A recent photo of Nauru. Note the landing strip at far right. Nauru International Airport serves as the main hub of the national carrier, Nauru Airlines, formerly known as Air Nauru. Flights originate in Brisbane, Australia, and are available from Nauru to Majuro, Nadi and Tarawa. As of January 2015, the population of Nauru was estimated at 10,436.
We decided that Steve should tell the story to our Bomb Group Intelligence Officer immediately upon our return to Guadalcanal and I’m sure Steve did so although I didn’t go with him. Nothing more was heard of it and we really didn’t expect that after the war the story would break. I did write the Pentagon after a few months of peace, and the reply tersely only said there was no record of such an incident.

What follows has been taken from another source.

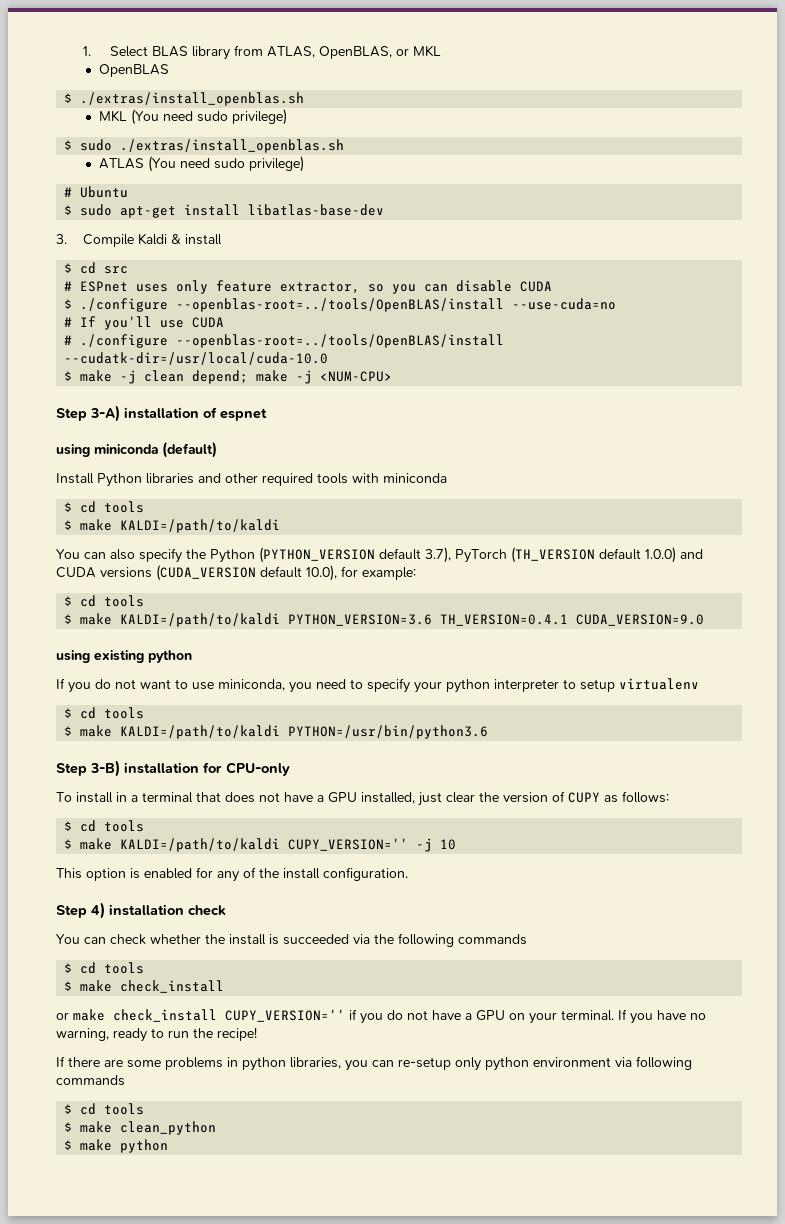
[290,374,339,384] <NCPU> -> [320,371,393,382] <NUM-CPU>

Steve and I kept in touch. As time passed we concluded that the Allies were intent on making good and dependable friends of the Japanese and didn’t want to open old wounds with bad publicity. We wrote the whole thing off as diplomatic expediency and figured the story would forever be suppressed.
Picking up this cold trail now would involve tremendous research effort. The Freedom of Information Act would not be useful since the story would be in British archives. There may be no references to it in U.S. records. There is a fair chance the daughter is still alive and still under orders to suppress. As I write this, in 1994, I would presume she would be around 70-73 years old. Steve died some 10 years ago.
Considering the relationship now existing between Britain, the U.S. and Japan, I would bet there is no way the information will ever be divulged. There have been many stories and theories expounded over the years concerning Amelia’s disappearance. Many of them contain deductions that mesh very well with this story. I firmly believe this is what really happened.